Employee Stock Ownership Plans (ESOPs) are a great way to cash out of your business and essentially turn it into a cooperative in the hands of valued longtime employees.
ESOPs are defined contribution plans governed by the Employee Retirement Income Security Act (ERISA) and operate through a plan trust, according to the National Center for Employee Ownership (NCEO).
“Generally, all full-time employees working for 1,000 hours or more per year become participants in the plans,” NCEO explained on its website. “They receive allocations of stock in their accounts from contributions made by the company and, very rarely, by their own purchases.”

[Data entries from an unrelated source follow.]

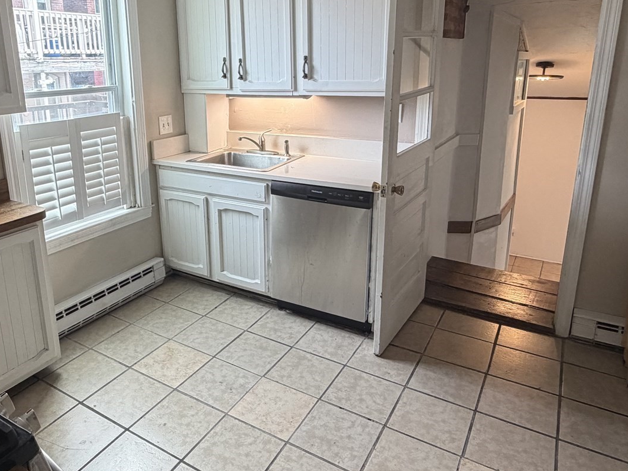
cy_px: 185
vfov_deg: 50.9
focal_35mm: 27
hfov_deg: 64.7
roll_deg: +2.4
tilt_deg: -14.3
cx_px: 248
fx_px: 490
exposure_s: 1/120
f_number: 2.2
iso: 250
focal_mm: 2.22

ESOPs are popular because employees are motivated to perform for a company into which they are buying an ownership stake. When the employee leaves the company, the shares are returned to the company for redistribution.

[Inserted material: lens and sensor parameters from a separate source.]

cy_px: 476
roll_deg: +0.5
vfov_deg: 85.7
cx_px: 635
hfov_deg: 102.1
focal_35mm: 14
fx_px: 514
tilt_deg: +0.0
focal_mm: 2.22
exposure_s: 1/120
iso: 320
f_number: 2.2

An ESOP generally must include at least all full-time employees meeting certain age and service requirements. Employees do not actually buy shares in an ESOP.
Instead, the company contributes its own shares to the plan, contributes cash to buy its own stock (often from an existing owner), or, most commonly, has the plan borrow money to buy stock, with the company repaying the loan.
All of these uses have significant tax benefits for the company, the employees and the sellers. Allocations must be made on the basis of relative pay or some more equitable formula.
Allocations are subject to vesting, and vested account balances are paid out following retirement, death, disability, termination or a diversification election open to certain plan participants.
Almost all ESOPs are in successful closely held companies and are most commonly used to buy shares from one or more owners using tax-deductible corporate funds.
About 40 percent of all ESOPs own or will own 100 percent of the company. ESOPs range in size from companies with 10 or 20 employees to companies with tens of thousands.
As of 2014, the most recent year for which the NCEO has data, there were 6,717 ESOPs in the United States, holding total assets of more than $1.3 trillion. These plans cover more than 14 million participants, of whom 10.6 million are active participants — those currently employed and covered by an ESOP.